Open aravind-nallan-yb opened 2 years ago
This range (as @pkj415 pointed out) on the 3rd statement looks like a invalid range that should yield no matches. We are asking for x > +ve number AND x < -ve number
ycqlsh> select count(*) from inventory.inventory where token(gtin13,location_id) > 6148820866244280320 and token(gtin13,location_id) <= -9223372036854775808;
I asked @aravind-nallan-yb to instead query a non-circular/non-confusing set of ranges, for example these 4 ranges:
token() >= -9xx and token() < -6xxx
token() >= -6xx and token() < 0
token() >= 0 and token() < 6xx
token() >= 6xx and token <= 9xx
and he confirmed that it works cleanly.. and the return values add up to the expected 1000000 number.
CC: @m-iancu , @tedyu
@kmuthukk @aravind-nallan-yb This behavior for INT64_MIN (token(gtin13,location_id) <= -9223372036854775808
) looks odd, but it was required for Cassandra compatibility -- and it was also used by some connectors (specifically Presto).
See
So I think the 4 statements above (in the original message) are technically almost correct. I believe the miss is that on the 4th statement the:
select count(*) from inventory.inventory where token(gtin13,location_id) > -9223372036854775808 ...
should really be a non-strict inequality (>=
) condition on -9223372036854775808
because, as explained in my message above, the token(gtin13,location_id) <= -9223372036854775808
condition on the third statement does not actually include the case where token is -9223372036854775808
.
@aravind-nallan-yb do you mind testing that?
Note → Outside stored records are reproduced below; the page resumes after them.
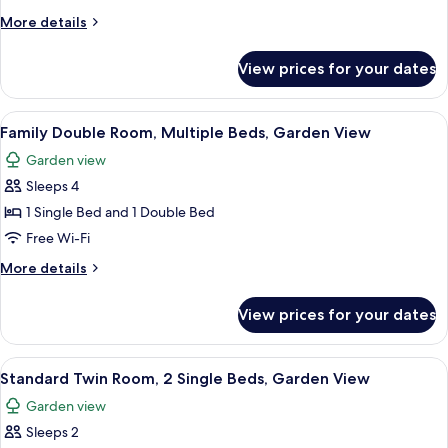
Twin
More
More details
Room,
details
for
2
View prices for your dates
Standard
Single
Double
Beds,
or
View
A bed with floral and plaid pillows, 
13
Accessible,
Twin
Family Double Room, Multiple Beds, Garden View
all
Room,
Garden
Garden view
2
photos
View
Single
Sleeps 4
for
Beds,
Family
1 Single Bed and 1 Double Bed
Accessible,
Double
Garden
Free Wi-Fi
View
Room,
More
More details
Multiple
details
Beds,
for
View prices for your dates
Family
Garden
Double
View
Room,
View
A hotel room with two beds, each with 
15
Multiple
Standard Twin Room, 2 Single Beds, Garden View
all
Beds,
Garden view
Garden
photos
View
Sleeps 2
for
Note: It might be that the fix in #312 Fix handling of min value as token upper bound is not actually correct w.r.t. to vanilla Cassandra and we were supposed to really include the = -9223372036854775808
case in that.
@aravind-nallan-yb Maybe we can run the same scenario in vanilla Cassandra 3.11 to compare?
cc @kmuthukk @tedyu
Also, in my example:
token() >= -9xx and token() < -6xxx
token() >= -6xx and token() < 0
token() >= 0 and token() < 6xx
token() >= 6xx and token < 9xx
the last, I think, statement actually needs to be.
token() >= 6xx and token <= 9xx
@aravind-nallan-yb - can you check that also?
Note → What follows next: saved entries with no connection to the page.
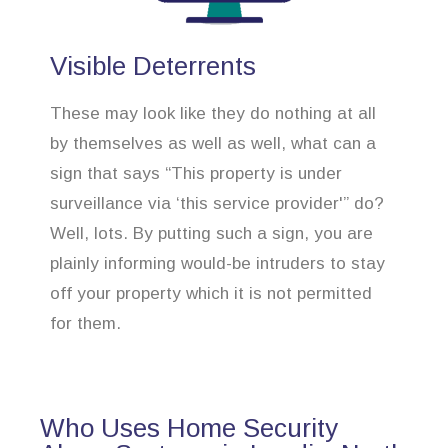
Visible Deterrents
These may look like they do nothing at all
by themselves as well as well, what can a
sign that says “This property is under
surveillance via ‘this service provider'” do?
Well, lots. By putting such a sign, you are
plainly informing would-be intruders to stay
off your property which it is not permitted
for them.
Who Uses Home Security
UPDATE: I fixed this inline in my previous message.
The above combination of queries checks out. Also the spark counts are good too. So we can safely chalk this up to dsbulk issue.
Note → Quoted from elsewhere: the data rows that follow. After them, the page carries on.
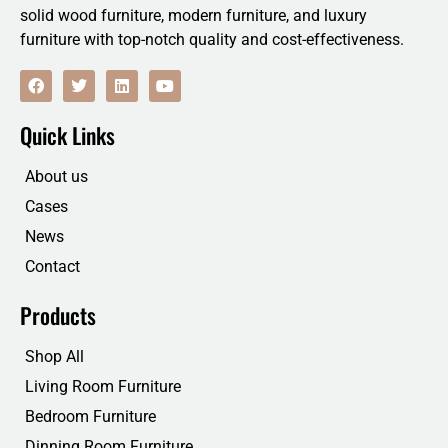
solid wood furniture, modern furniture, and luxury
furniture with top-notch quality and cost-effectiveness.
F
T
L
Y
a
w
i
o
c
i
n
u
e
t
k
t
Quick Links
b
t
e
u
o
e
d
b
o
r
i
e
About us
k
n
Cases
News
Contact
Products
Shop All
Living Room Furniture
Bedroom Furniture
Dinning Room Furniture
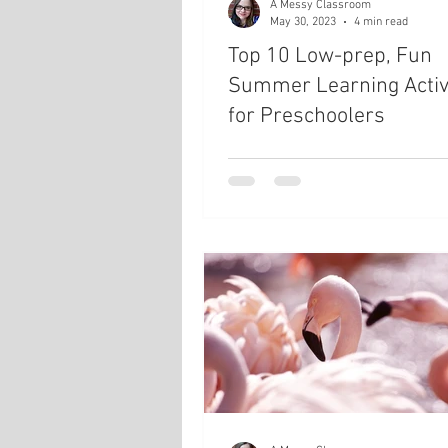
A Messy Classroom
May 30, 2023
4 min read
Top 10 Low-prep, Fun
Summer Learning Activi
for Preschoolers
scala> sc.cassandraTable("inventory","inventory").cassandraCount 2021-11-19 08:27:45 WARN NettyUtil:73 - Found Netty's native epoll transport, but not running on linux-based operating system. Using NIO instead. res0: Long = 1000000
As per the Cassandra code (see here), it seems that the query with token <= -9223372036854775808
works as a wrap-around and does include the case when the token is exactly -9223372036854775808
.
This is true for any range interval where the lower bound is greater than the upper bound.
So the condition token <= -9223372036854775808
may not really mean no restriction.
For queries like:
select count(*) from inventory.inventory where token(gtin13,location_id) > 6148820866244280320 and token(gtin13,location_id) <= -9223372036854775808;
i.e. when the upper bound of token(k) is INT64_MIN (-9223372036854775808), the output should count all rows that have token > 6148820866244280320 as well as those rows that have token <= INT64_MIN.
This behaviour is required for Cassandra compatibility -- and it is also used by some connectors (specifically Presto) and tools like Dsbulk as mentioned above.
In Cassandra, the output of above query counts all the records that have token > 6148820866244280320 and records that have token = INT64_MIN (btw, Cassandra does not assign INT64_MIN token to any record as we can see here).
In Yugabyte-db, the output of above query counts all the records that have token > 6148820866244280320, but it does not count those records that have token = INT64_MIN, which it should for YBDB to work with tools like Dsbulk.
The rows that are missing for above query in YBDB are the ones that have token = INT64_MIN.
If this issue can be fixed on server-side, we may not have to fix the individual tools that rely on this behaviour (i.e. to count the rows that have token = INT64_MIN when above query is run).
Jira Link: DB-1159
Description
The table has 1M rows.
Now break down the tokens into four ranges and make sure the sum of the counts matches the total number of rows.
If i add up the results of individual range queries, it comes out to 999988. It misses 12 rows.